What do you see as the most challenging aspect of whole genome sequencing?

I've been doing genetic research for about 30 years, and I have seen many advances and revolutions in the science. But the idea that we would be able to sequence the entire genome of a single individual or a cell line was something the research community could hardly imagine five or ten years ago. As a geneticist studying DNA mutations, this new capability is extremely exciting but it also presents challenges.

The biggest challenge we face with sequencing an entire genome is ensuring that we have the bioinformatics in place to analyze the immense volume of complex information it generates in a very short time. For example, we estimate that there are between 200 and 500 polymorphic variations between cells—deletions, translocations, major re-arrangements—that might be the cause of a particular cancer. It takes an incredible amount of data analysis to understand what this means in terms of chromosome structure and function.

How have you prepared in terms of bioinformatics capabilities to handle the volume of next-generation data?

We anticipated and prepared for the high volume of data by establishing a dedicated next-generation bioinformatics platform, analytical team, and data pipeline that supports close communication between the biologists and the bioinformaticians. It's key that these communities be able to collaborate in order to analyze the information. We are also focusing on cross-training the biologists in our laboratory in bioinformatics because we want them to understand both sides of a sequencing project—the biology and the analysis.

Tell us about the new research building that will soon be home to the SOLiD™ System.

When we purchased the SOLiD™ System about six months ago, we wanted to get up and running quickly so we used the little space we could find in the institute. In the next week, we will be moving to a new building dedicated to research in bioinformatics and developmental biology. This will make it even easier for team members to work together to transform raw data into valuable information. It emphasizes how important next generation sequencing is for the institute—not only in the research area, but also in medical science and medical genetics.

We have 25 laboratories ready-to-go on the SOLiD™ Platform, and we will probably need to expand our facilities and purchase more equipment in the future. I think this is the direction the entire international research community is heading.

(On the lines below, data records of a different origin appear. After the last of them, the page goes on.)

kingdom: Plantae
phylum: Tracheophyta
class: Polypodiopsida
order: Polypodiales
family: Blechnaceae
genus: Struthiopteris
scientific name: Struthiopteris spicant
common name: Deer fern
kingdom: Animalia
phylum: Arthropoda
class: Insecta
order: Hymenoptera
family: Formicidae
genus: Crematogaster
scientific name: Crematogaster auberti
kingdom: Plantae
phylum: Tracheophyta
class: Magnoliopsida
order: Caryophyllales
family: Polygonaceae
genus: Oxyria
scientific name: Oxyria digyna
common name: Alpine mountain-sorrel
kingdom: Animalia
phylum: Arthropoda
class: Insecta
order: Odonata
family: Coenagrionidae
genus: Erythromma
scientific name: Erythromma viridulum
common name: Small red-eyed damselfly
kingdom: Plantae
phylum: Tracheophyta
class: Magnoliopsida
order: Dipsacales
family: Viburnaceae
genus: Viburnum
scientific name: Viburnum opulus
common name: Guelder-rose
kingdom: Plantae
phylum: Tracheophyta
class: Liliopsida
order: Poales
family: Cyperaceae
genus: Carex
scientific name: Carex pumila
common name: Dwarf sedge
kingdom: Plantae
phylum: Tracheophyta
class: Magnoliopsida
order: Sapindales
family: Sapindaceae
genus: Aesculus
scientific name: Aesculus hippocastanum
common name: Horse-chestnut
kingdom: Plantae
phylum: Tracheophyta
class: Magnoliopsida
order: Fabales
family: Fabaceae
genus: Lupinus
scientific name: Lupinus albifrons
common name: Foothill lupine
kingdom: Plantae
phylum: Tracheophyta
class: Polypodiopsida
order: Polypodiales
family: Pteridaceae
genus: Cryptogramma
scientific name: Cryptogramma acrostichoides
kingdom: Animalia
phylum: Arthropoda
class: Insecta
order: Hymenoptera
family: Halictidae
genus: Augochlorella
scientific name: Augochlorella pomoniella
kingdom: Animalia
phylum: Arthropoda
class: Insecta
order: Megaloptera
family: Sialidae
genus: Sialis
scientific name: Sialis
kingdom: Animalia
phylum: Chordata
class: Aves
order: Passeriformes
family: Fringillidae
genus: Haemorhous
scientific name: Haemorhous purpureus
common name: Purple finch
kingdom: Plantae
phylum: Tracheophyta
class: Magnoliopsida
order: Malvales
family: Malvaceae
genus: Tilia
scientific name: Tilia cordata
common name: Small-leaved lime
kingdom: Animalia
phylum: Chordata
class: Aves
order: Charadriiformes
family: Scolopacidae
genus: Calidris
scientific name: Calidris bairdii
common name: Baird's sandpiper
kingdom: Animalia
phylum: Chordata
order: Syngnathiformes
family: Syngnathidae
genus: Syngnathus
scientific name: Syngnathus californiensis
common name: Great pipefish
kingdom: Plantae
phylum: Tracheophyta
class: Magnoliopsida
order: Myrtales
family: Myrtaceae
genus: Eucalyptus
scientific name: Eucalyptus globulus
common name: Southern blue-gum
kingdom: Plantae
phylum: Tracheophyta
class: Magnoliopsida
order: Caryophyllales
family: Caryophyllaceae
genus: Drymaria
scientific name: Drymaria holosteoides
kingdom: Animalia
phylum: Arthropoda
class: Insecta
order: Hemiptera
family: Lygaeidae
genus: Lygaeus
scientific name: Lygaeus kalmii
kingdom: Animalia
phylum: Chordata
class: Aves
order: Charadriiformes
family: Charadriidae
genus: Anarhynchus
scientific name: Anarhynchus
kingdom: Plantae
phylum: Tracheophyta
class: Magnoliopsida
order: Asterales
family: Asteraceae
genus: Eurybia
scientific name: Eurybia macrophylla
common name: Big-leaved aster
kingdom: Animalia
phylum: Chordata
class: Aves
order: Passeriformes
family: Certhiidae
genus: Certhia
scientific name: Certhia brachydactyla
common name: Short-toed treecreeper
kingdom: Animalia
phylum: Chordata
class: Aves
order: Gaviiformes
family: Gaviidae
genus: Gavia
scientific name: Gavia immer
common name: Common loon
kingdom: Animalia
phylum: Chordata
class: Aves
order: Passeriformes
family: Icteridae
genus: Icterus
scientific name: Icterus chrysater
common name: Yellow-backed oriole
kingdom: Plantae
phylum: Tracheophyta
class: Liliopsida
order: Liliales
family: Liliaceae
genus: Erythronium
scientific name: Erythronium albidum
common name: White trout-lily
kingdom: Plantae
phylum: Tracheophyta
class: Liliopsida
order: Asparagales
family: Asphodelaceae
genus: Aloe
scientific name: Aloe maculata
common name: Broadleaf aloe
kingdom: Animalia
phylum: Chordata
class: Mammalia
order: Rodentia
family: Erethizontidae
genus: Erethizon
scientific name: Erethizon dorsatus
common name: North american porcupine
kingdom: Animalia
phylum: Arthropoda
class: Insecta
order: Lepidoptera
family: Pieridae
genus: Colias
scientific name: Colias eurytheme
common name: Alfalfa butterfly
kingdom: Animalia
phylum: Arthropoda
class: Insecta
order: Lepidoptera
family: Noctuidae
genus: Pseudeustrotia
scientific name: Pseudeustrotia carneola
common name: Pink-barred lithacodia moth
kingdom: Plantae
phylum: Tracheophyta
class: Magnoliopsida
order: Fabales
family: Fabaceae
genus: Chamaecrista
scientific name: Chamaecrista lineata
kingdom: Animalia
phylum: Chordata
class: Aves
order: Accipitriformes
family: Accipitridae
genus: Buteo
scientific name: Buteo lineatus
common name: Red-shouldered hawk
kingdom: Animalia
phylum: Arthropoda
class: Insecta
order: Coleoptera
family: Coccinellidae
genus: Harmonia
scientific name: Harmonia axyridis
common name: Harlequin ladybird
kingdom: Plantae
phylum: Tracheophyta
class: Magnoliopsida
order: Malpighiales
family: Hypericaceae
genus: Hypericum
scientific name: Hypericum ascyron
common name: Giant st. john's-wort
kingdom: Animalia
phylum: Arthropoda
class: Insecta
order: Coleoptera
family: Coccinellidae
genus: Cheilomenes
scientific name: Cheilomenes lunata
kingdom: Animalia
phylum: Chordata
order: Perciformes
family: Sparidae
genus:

What excites you most about your work going forward?

We were the first laboratory to implement the next generation SOLiD™ Platform in France. When we embarked on our studies, I must admit I was a little worried about keeping up with rapid advances in the technology and the fast pace of data acquisition. Could we quickly set up and master the platform? Could we easily look at single nucleotide polymorphisms in short experiment runs? Could we conduct experiments in support of all of the different areas of research at the institute? And the answer after six months of our quality-control experiment is, "Yes, we can!"

We also belong to the Canceropole Ile-de-France, which is comprised of different institutions devoted to researching cancer, so we already have requests from our colleagues beyond the Institut Curie. I think this new platform will help us advance the research projects of many laboratories by allowing them to study tumor DNA in very high detail. That is exciting for the future of research, treatment, and hopefully a cure.